Jesse Ryder speaks of night he was attacked

JESSE RYDER: "We've all heard the stories of guys hitting their heads and dying after being punched and falling to the ground. I look back and think I am lucky not to be dead."
JESSE RYDER: "We've all heard the stories of guys hitting their heads and dying after being punched and falling to the ground. I look back and think I am lucky not to be dead."

As the blackness receded and Jesse Ryder regained consciousness after 56 hours in an induced coma, one of his first thoughts was, ''Oh, God, not another issue!''

Controversy and Ryder have gone hand-in-hand since the burly batsman burst onto the New Zealand cricket scene in 2008.

Late-night drinking, a hand slashed when he stuck it through a toilet window, more late-night drinking, verbally abusing team manager Dave Currie - no wonder he thought he was in trouble again.

But this time the next ''issue'' - inadvertently taking a banned drug - was still some time away. Before that, he had a bigger struggle on his hands, namely fighting for his life.

In late March, Ryder was rushed to intensive care with a suspected fractured skull and a serious lung injury after being attacked in the early hours of the morning outside a Christchurch bar.

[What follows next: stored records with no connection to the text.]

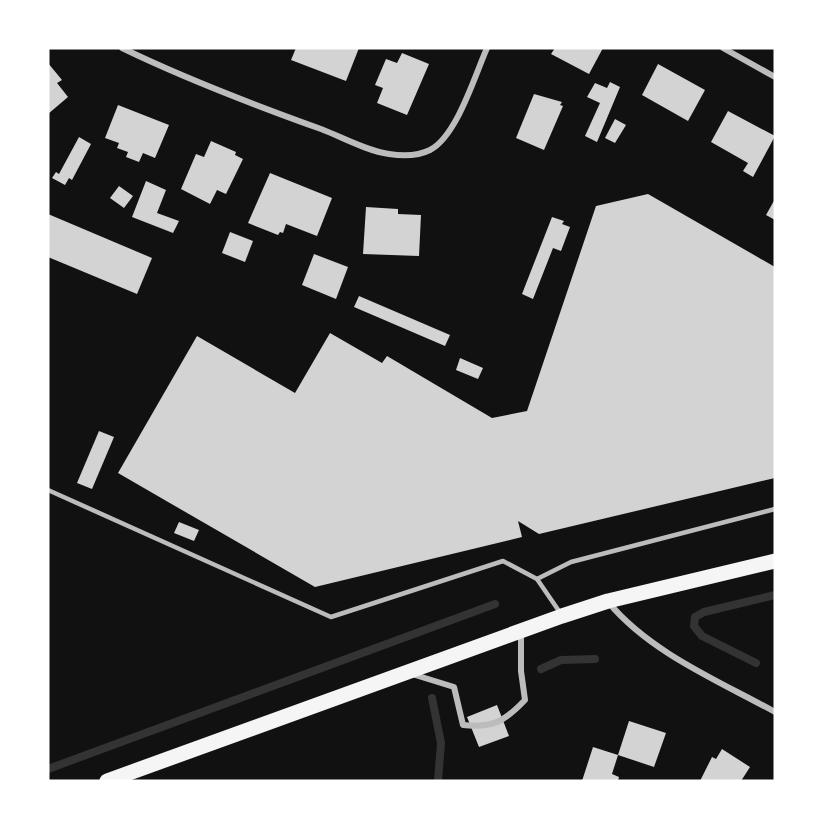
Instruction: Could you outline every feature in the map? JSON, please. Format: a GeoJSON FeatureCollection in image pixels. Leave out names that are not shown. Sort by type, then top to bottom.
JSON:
{"type":"FeatureCollection","features":[{"type":"Feature","properties":{"kind":"main road"},"geometry":{"type":"LineString","coordinates":[[107,781],[562,616],[608,602],[775,561]]}},
{"type":"Feature","properties":{"kind":"street"},"geometry":{"type":"LineString","coordinates":[[122,48],[155,64],[367,147],[387,154],[410,155],[430,150],[445,136],[460,112],[487,48]]}},
{"type":"Feature","properties":{"kind":"street"},"geometry":{"type":"LineString","coordinates":[[723,48],[775,77]]}},
{"type":"Feature","properties":{"kind":"street"},"geometry":{"type":"LineString","coordinates":[[608,602],[626,623],[668,652],[775,712]]}},
{"type":"Feature","properties":{"kind":"street"},"geometry":{"type":"LineString","coordinates":[[403,672],[454,687],[463,725],[485,727],[508,718],[525,700],[521,671],[521,630]]}},
{"type":"Feature","properties":{"kind":"lane"},"geometry":{"type":"LineString","coordinates":[[48,490],[331,617],[503,561],[537,579],[562,616]]}},
{"type":"Feature","properties":{"kind":"lane"},"geometry":{"type":"LineString","coordinates":[[537,579],[571,562],[775,509]]}},
{"type":"Feature","properties":{"kind":"building"},"geometry":{"type":"Polygon","coordinates":[[[296,48],[359,48],[346,81],[291,60],[296,48]]]}},
{"type":"Feature","properties":{"kind":"building"},"geometry":{"type":"Polygon","coordinates":[[[555,48],[603,48],[589,74],[551,54],[555,48]]]}},
{"type":"Feature","properties":{"kind":"building"},"geometry":{"type":"Polygon","coordinates":[[[402,53],[429,64],[407,115],[377,103],[383,88],[375,85],[386,59],[397,63],[402,53]]]}},
{"type":"Feature","properties":{"kind":"building"},"geometry":{"type":"Polygon","coordinates":[[[48,63],[62,80],[57,83],[68,97],[48,114],[48,63]]]}},
{"type":"Feature","properties":{"kind":"building"},"geometry":{"type":"Polygon","coordinates":[[[658,64],[705,90],[688,121],[642,95],[658,64]]]}},
{"type":"Feature","properties":{"kind":"building"},"geometry":{"type":"Polygon","coordinates":[[[610,82],[620,87],[597,142],[585,136],[600,103],[587,97],[595,83],[607,88],[610,82]]]}},
{"type":"Feature","properties":{"kind":"building"},"geometry":{"type":"Polygon","coordinates":[[[534,94],[562,102],[560,105],[563,106],[544,150],[516,138],[534,94]]]}},
{"type":"Feature","properties":{"kind":"building"},"geometry":{"type":"Polygon","coordinates":[[[118,105],[169,125],[155,158],[143,153],[139,162],[126,157],[128,152],[117,148],[119,143],[105,138],[118,105]]]}},
{"type":"Feature","properties":{"kind":"building"},"geometry":{"type":"Polygon","coordinates":[[[728,111],[775,136],[753,177],[743,171],[748,163],[711,142],[728,111]]]}},
{"type":"Feature","properties":{"kind":"building"},"geometry":{"type":"Polygon","coordinates":[[[615,119],[626,125],[615,143],[605,138],[615,119]]]}},
{"type":"Feature","properties":{"kind":"building"},"geometry":{"type":"Polygon","coordinates":[[[79,137],[91,144],[72,180],[69,178],[65,185],[52,178],[56,172],[59,174],[79,137]]]}},
{"type":"Feature","properties":{"kind":"building"},"geometry":{"type":"Polygon","coordinates":[[[211,141],[236,152],[235,155],[243,159],[226,194],[217,190],[210,204],[181,189],[196,154],[204,157],[211,141]]]}},
{"type":"Feature","properties":{"kind":"building"},"geometry":{"type":"Polygon","coordinates":[[[270,173],[332,198],[317,236],[286,224],[283,233],[280,232],[278,235],[248,223],[270,173]]]}},
{"type":"Feature","properties":{"kind":"building"},"geometry":{"type":"Polygon","coordinates":[[[146,181],[166,190],[157,213],[179,221],[173,233],[132,217],[146,181]]]}},
{"type":"Feature","properties":{"kind":"building"},"geometry":{"type":"Polygon","coordinates":[[[119,186],[133,196],[124,208],[110,198],[119,186]]]}},
{"type":"Feature","properties":{"kind":"building"},"geometry":{"type":"Polygon","coordinates":[[[648,194],[775,267],[775,478],[539,534],[518,521],[522,537],[315,587],[118,473],[197,336],[295,393],[330,333],[382,363],[387,356],[492,418],[527,411],[596,206],[648,194]]]}},
{"type":"Feature","properties":{"kind":"building"},"geometry":{"type":"Polygon","coordinates":[[[775,199],[775,220],[766,215],[775,199]]]}},
{"type":"Feature","properties":{"kind":"building"},"geometry":{"type":"Polygon","coordinates":[[[366,207],[398,209],[398,214],[421,215],[419,256],[363,254],[366,207]]]}},
{"type":"Feature","properties":{"kind":"building"},"geometry":{"type":"Polygon","coordinates":[[[48,214],[152,258],[137,294],[48,257],[48,214]]]}},
{"type":"Feature","properties":{"kind":"building"},"geometry":{"type":"Polygon","coordinates":[[[552,217],[564,221],[562,224],[570,227],[561,251],[553,248],[533,299],[522,294],[552,217]]]}},
{"type":"Feature","properties":{"kind":"building"},"geometry":{"type":"Polygon","coordinates":[[[230,232],[253,241],[245,262],[222,253],[230,232]]]}},
{"type":"Feature","properties":{"kind":"building"},"geometry":{"type":"Polygon","coordinates":[[[314,254],[348,267],[336,299],[302,285],[314,254]]]}},
{"type":"Feature","properties":{"kind":"building"},"geometry":{"type":"Polygon","coordinates":[[[359,296],[450,335],[445,346],[354,307],[359,296]]]}},
{"type":"Feature","properties":{"kind":"building"},"geometry":{"type":"Polygon","coordinates":[[[460,358],[483,368],[478,379],[456,370],[460,358]]]}},
{"type":"Feature","properties":{"kind":"building"},"geometry":{"type":"Polygon","coordinates":[[[99,431],[114,437],[92,489],[77,483],[99,431]]]}},
{"type":"Feature","properties":{"kind":"building"},"geometry":{"type":"Polygon","coordinates":[[[179,522],[199,530],[194,541],[174,533],[179,522]]]}},
{"type":"Feature","properties":{"kind":"building"},"geometry":{"type":"Polygon","coordinates":[[[497,705],[509,736],[479,747],[467,717],[497,705]]]}},
{"type":"Feature","properties":{"kind":"building"},"geometry":{"type":"Polygon","coordinates":[[[629,721],[666,733],[654,767],[618,755],[629,721]]]}},
{"type":"Feature","properties":{"kind":"building"},"geometry":{"type":"Polygon","coordinates":[[[593,747],[618,755],[612,774],[619,777],[618,781],[582,781],[593,747]]]}},
{"type":"Feature","properties":{"kind":"building"},"geometry":{"type":"Polygon","coordinates":[[[722,749],[750,767],[741,781],[700,781],[712,757],[716,759],[722,749]]]}},
{"type":"Feature","properties":{"kind":"waterway"},"geometry":{"type":"LineString","coordinates":[[756,663],[702,636],[694,626],[695,617],[704,612],[775,595]]}},
{"type":"Feature","properties":{"kind":"waterway"},"geometry":{"type":"LineString","coordinates":[[48,769],[495,604]]}},
{"type":"Feature","properties":{"kind":"waterway"},"geometry":{"type":"LineString","coordinates":[[541,669],[561,660],[595,659]]}},
{"type":"Feature","properties":{"kind":"waterway"},"geometry":{"type":"LineString","coordinates":[[432,698],[441,743],[438,781]]}}]}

He spent 56 hours in an induced coma while fans, friends and strangers held candlelight vigils as word spread that one of the country's most talented and polarising sportsmen was in a precarious state.

Ryder, seven months on and by his own admission not a ''deep and meaningful'' person, realises how lucky he is to be alive.

''After being told what happened, you start thinking a bit. I mean, we've all heard the stories of guys hitting their heads and dying after being punched and falling to the ground,'' he said.

''I look back and think I am lucky not to be dead.''

The 29-year-old still has no recollection of what went on that night in Christchurch.

His last memory is of going to a bar with his Wellington team-mates; the rest he's pieced together based on eyewitness accounts.

''It was just black. I just woke up all of a sudden after 56 hours or so, I think it was, just bang, like that,'' Ryder said of regaining consciousness.

''I remember waking up and trying to pull the tube out of my throat and then someone had to stop me from doing that.

''But, yeah, I couldn't really believe it. I didn't know where I was, what had happened. Someone told me I'd been jumped, hit from behind and had whacked my head.''

Ryder's long-time manager and close friend Aaron Klee was one of the first to reach his hospital bedside and initially feared the worst.

''I didn't know what I was going to find so that was pretty scary,'' Klee said.

''I've joked with Jesse since then that the 56 hours he was in a coma was the easiest 56 hours I've had managing him because he didn't argue or make my job difficult!

''Thankfully we can joke about it now given how well he recovered.

''Fronting the media on day two was one of the hardest things I've ever done.

''The emotions were still pretty raw and I did the interview at the police station.

''We still didn't know what his condition was, so it was really hard to say whether he was going to be OK or not.''

While Ryder was in intensive care, messages of support came flooding in from everywhere, including Prime Minister John Key.

For someone accustomed to being a public villain, Ryder still can't believe the concern so many people showed for him.

''The support was amazing. It was ridiculous, really. I was still getting letters and stuff months after I returned home,'' he said.

''I would love to actually take this opportunity to thank all the people who supported me through that time. It was overwhelming.''

That support would prove crucial for Ryder who was about to embark on one of the toughest periods of his life.

After spending six days in Christchurch Hospital, he was discharged and returned to his home in Wellington under the cover of darkness, helped by a commercial airline that allowed him to bypass the usual terminal process for checking in. The next morning, his doorbell started ringing and members of the media camped outside his house hoping for a picture.

At one point he remembers ''losing it'' after being followed by a particularly persistent photographer through Lower Hutt.

But behind closed doors, he was struggling too.

''At first, I just couldn't walk properly. My balance was just so off and I was struggling to walk and the weakness was crazy,'' Ryder said.

''Just walking to the bathroom and back, I'd be breathless, you know, taking in big, deep breaths.

''It took ages to get back to normal.''

And in the middle of that rehabilitation he was told he'd failed a drug test.

After taking a pill to help with weight loss during the previous season, one of Ryder's urine samples revealed traces of banned stimulants 1-Phenylbutan-2-amine (PBA) and alpha-diethyl-benzeethanamine (DEBEA).

He was contacted about the failed test in early April - days after returning home to Wellington - and the only saving grace was that the news didn't break until August, by which point he'd served the bulk of a six-month ban.  

Ryder said he took a supplement, Gaspari Detonate, ''maybe five times and the last of those times was maybe a week out from a competition game''.